Será que esse conceito pode ser aplicado à realidade? Se levarmos o tema para o lado fiscal veremos algumas disfunções no atual governo.

As tensões entre o Poder Executivo e o Banco Central (BC) amenizaram. O presidente Lula reduziu o tom de críticas, enquanto Roberto Campos Neto, presidente do BC, tem repetido que a autoridade monetária e o governo devem trabalhar juntos. Fernando Haddad, ministro da Fazenda, teve sucesso na mediação.

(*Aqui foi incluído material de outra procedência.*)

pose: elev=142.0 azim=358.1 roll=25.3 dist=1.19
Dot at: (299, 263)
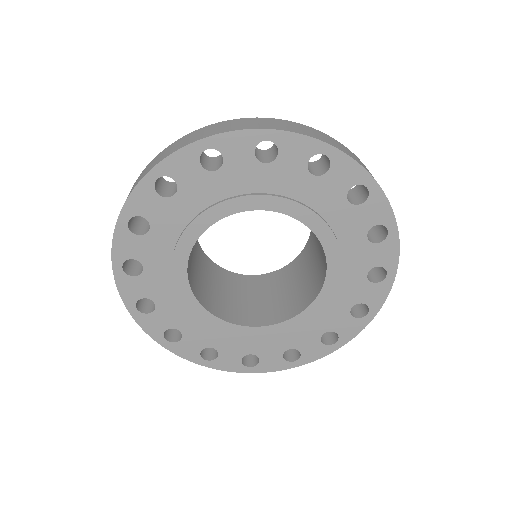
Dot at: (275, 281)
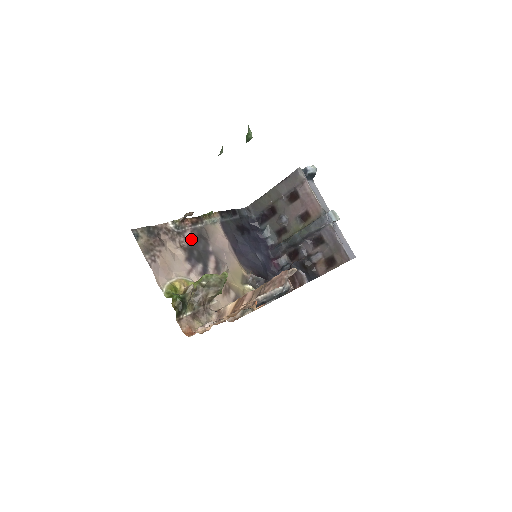
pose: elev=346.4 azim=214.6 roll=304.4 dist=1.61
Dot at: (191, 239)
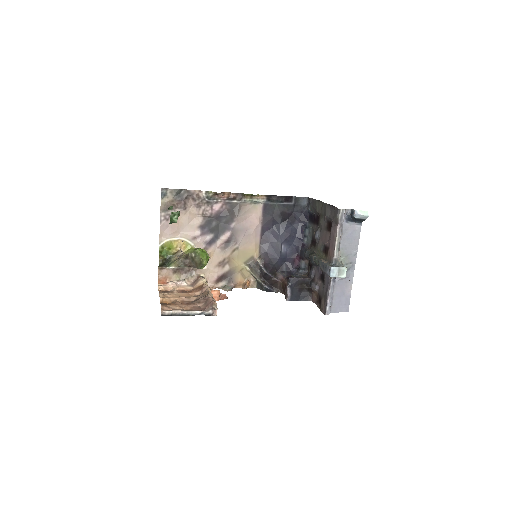
Dot at: (217, 211)
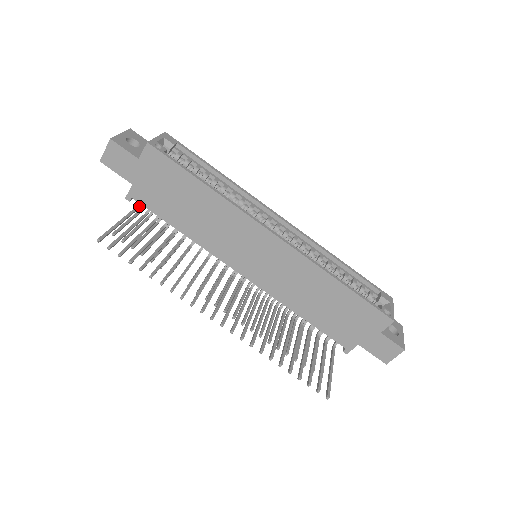
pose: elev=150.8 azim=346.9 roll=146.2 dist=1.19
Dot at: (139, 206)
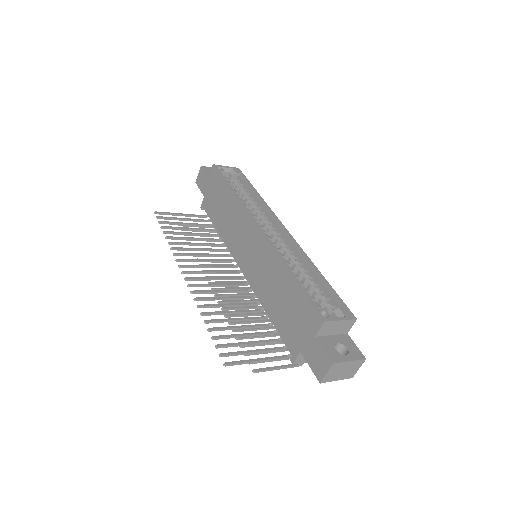
Dot at: (207, 215)
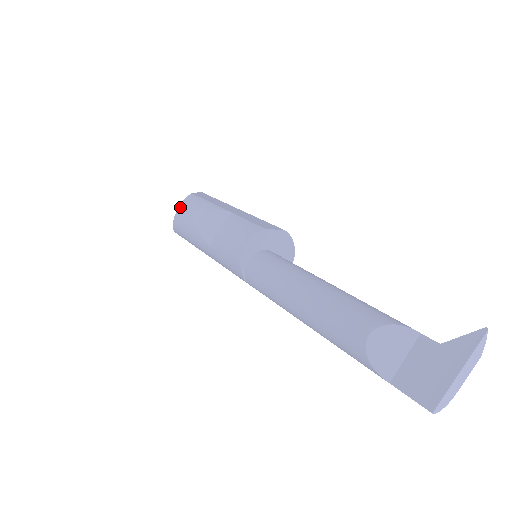
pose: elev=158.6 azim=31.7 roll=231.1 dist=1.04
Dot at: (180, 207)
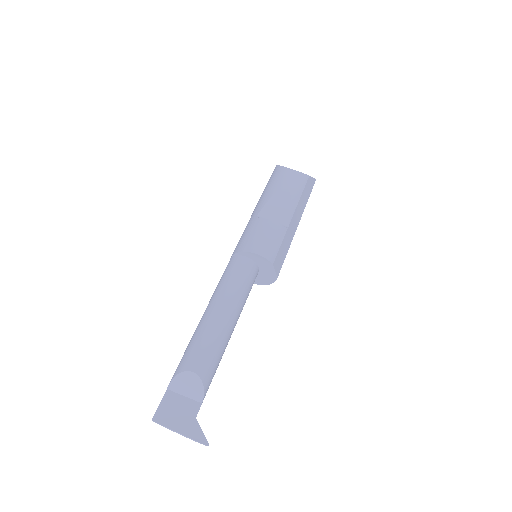
Dot at: (293, 171)
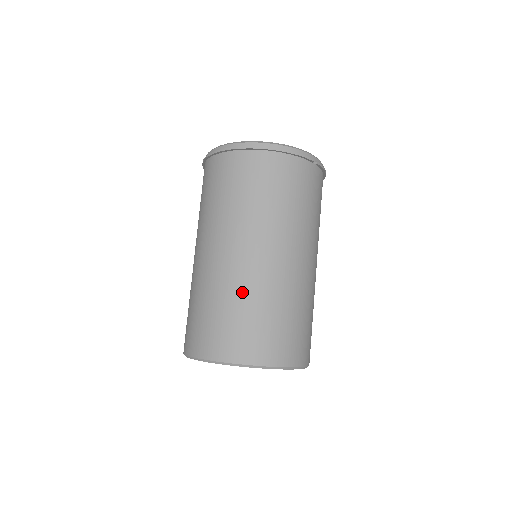
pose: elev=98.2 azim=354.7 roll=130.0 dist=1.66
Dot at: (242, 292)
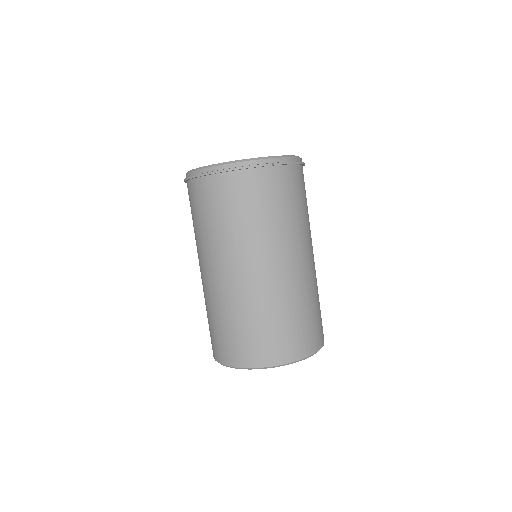
Dot at: (228, 308)
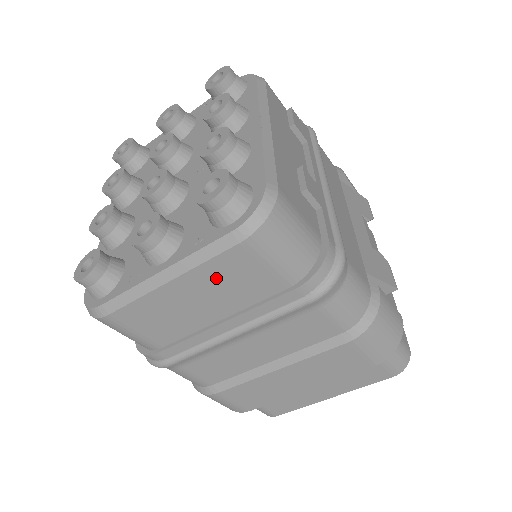
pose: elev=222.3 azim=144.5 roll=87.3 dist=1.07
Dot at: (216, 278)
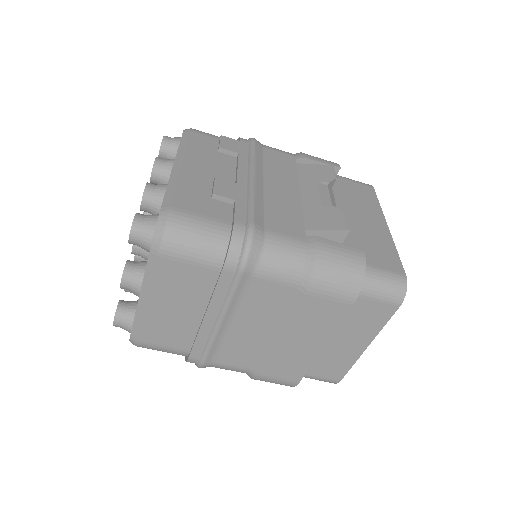
Dot at: (170, 286)
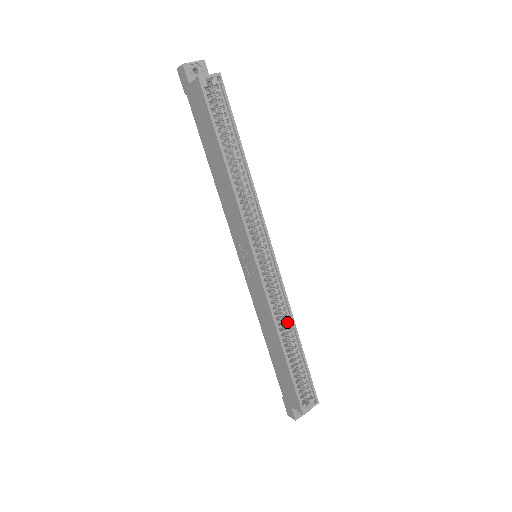
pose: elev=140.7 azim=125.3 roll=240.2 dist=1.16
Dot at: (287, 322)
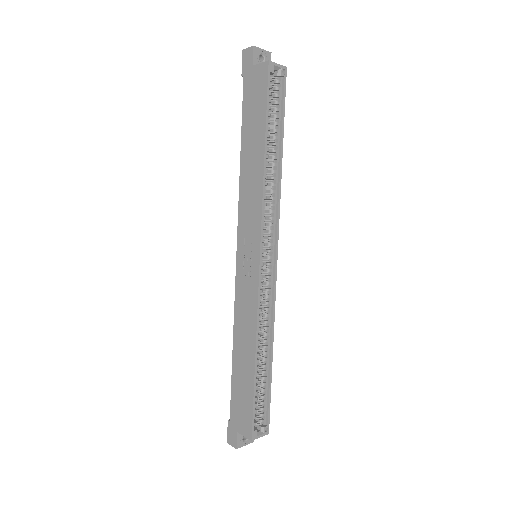
Dot at: (266, 334)
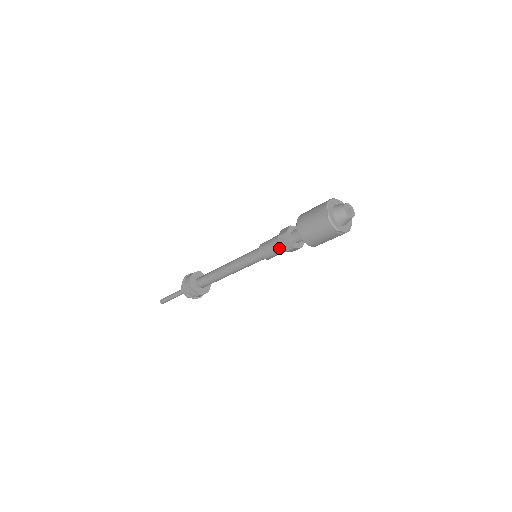
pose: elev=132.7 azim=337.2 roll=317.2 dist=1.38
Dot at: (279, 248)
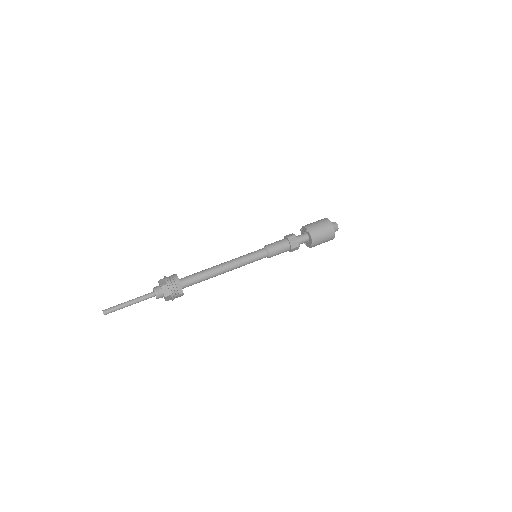
Dot at: (286, 246)
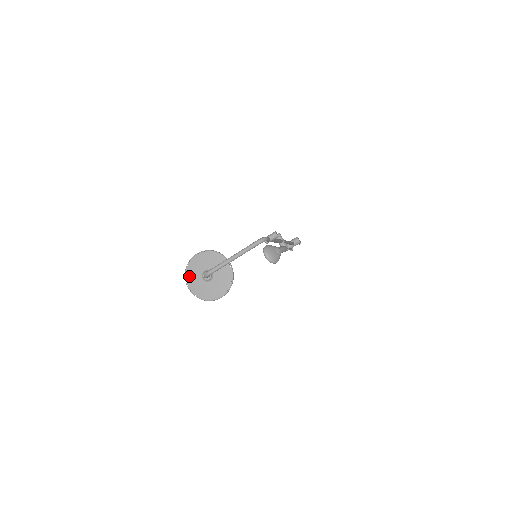
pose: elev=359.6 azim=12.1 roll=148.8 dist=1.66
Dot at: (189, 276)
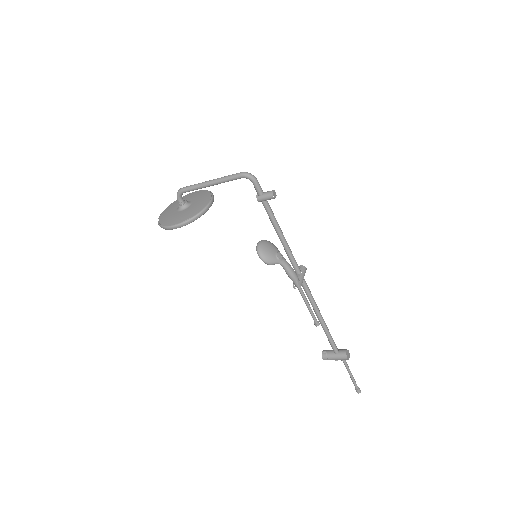
Dot at: (173, 204)
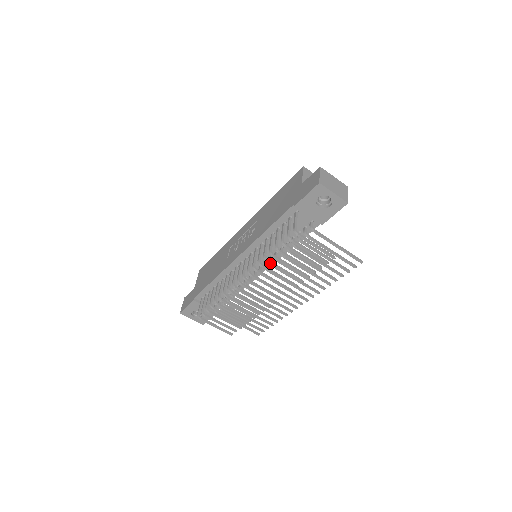
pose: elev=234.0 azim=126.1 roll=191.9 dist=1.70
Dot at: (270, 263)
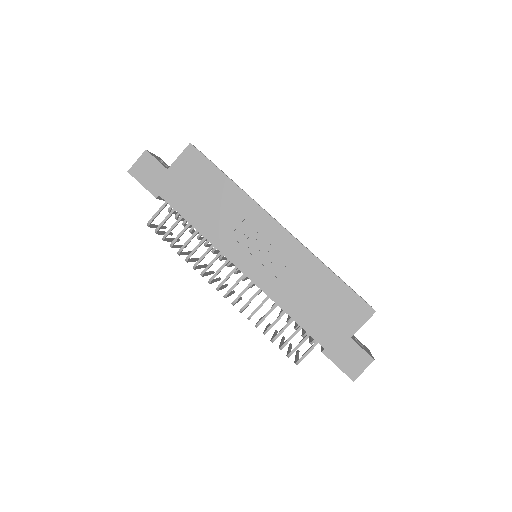
Dot at: occluded
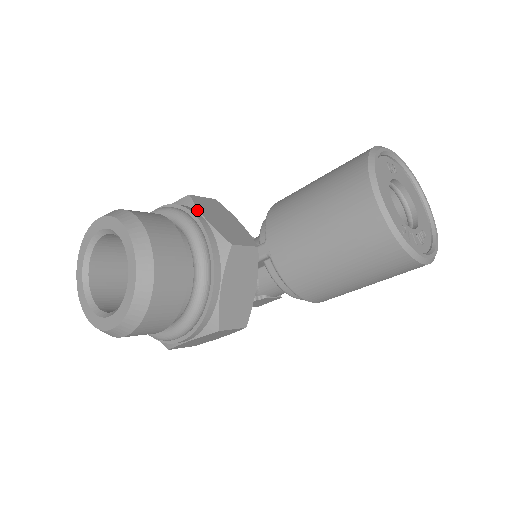
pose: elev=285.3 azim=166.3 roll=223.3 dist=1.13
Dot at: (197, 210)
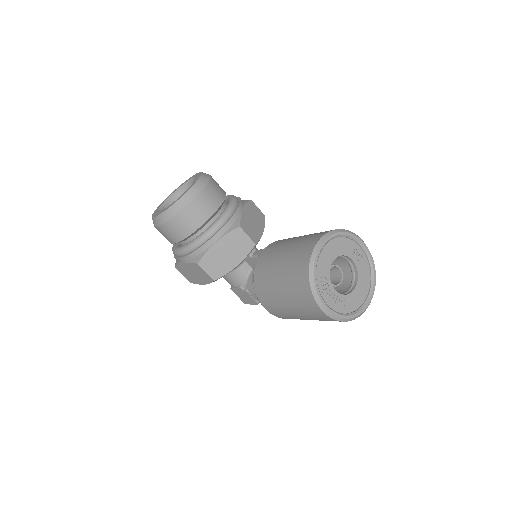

Os fundamentos econômicos por trás da disputa, no entanto, não mudaram. Eis o desvario fiscal: o governo continua a sinalizar uma política fiscal expansionista, incluindo medidas para aumentar a renda disponível e reduzir o endividamento das famílias e das empresas. Gastos excedentes implicam no aumento da dívida pública e, consequentemente, irresponsabilidade fiscal. Essas medidas podem diluir o impacto da política monetária, exigindo uma condução de juros mais rígida à frente.

Uma questão chave é o comportamento das expectativas de inflação. Até o momento, as projeções do mercado caminham em direção ao que se acredita ser a próxima meta de inflação, ou seja, entre 4,0% e 4,5%. Eis a razão encontrada no homo economicus, ou seja, demanda-se uma política fiscal sustentável e crível para os próximos anos.

Caso contrário, as expectativas ficarão acima da nova meta, refletindo o risco de uma saída inflacionária para o crescimento da dívida pública. Fernando Haddad prometeu apresentar o novo arcabouço fiscal ainda março. A proposta deve ser apresentada ao presidente Lula na próxima semana. Até então, estamos entre a razão e o desvario fiscal no país.

As perspectivas para a inflação continuam desafiadoras, reforçando o cenário de taxa Selic em 13,75% até o final do ano. Contudo, a pressão política é crescente. Em outras palavras, uma nova regra fiscal crível e sustentável poderia abrir espaço para flexibilização monetária mais cedo, no segundo semestre deste ano.

Um adendo. Foi Lionnel Robbins quem elaborou a seguinte premissa: “possibilidades distintas oferecem incentivos distintos e esses incentivos podem ser arranjados em ordem de intensidade. Robbins foi o estudioso que distinguiu os tipos de Homens Econômicos do Psicológico e Lógico, criando a famosa definição sobre economia: “economia é a ciência que estuda o comportamento humano como o relacionamento entre fins dados e meios escassos que têm usos alternativos”.

No Brasil, a atividade econômica segue em desaceleração. Os recursos para gastos certamente serão mais escassos. Após o crescimento do PIB de 2,9% em 2022, há projeções de alta de 1,0% em 2023 e 0,8% em 2024. O déficit primário do setor público deste ano tende a girar em torno de 1,0% do PIB, devido ao aumento dos gastos do governo central. A partir de 2024, uma regra fiscal que controle as despesas é chave para a sustentabilidade da dívida pública.

O filófoso inglês Jeremy Bentham (1748-1832) levou adiante a premissa de Robbins, concebendo um ser humano que atua em função de um equilíbrio perpétuo entre prazer e dor: o que de fato importa são as consequências dos atos, ou a capacidade de obter prazer e fugir do sofrimento.

Assim, todas as decisões humanas seriam informadas por esse cálculo essencial, a tal ponto que serviria para definir o ser humano como racional. Essa nova definição permite aplicar sobre o objeto assim postulado uma série de operações determinadas por esse cálculo: simplificando-o, descomplicando-o e, enfim, tornando-o mais previsível. Assim nasce o homo economicus. Nas paragens brasileiras, por enquanto, continuamos entre a razão e o desvario fiscal.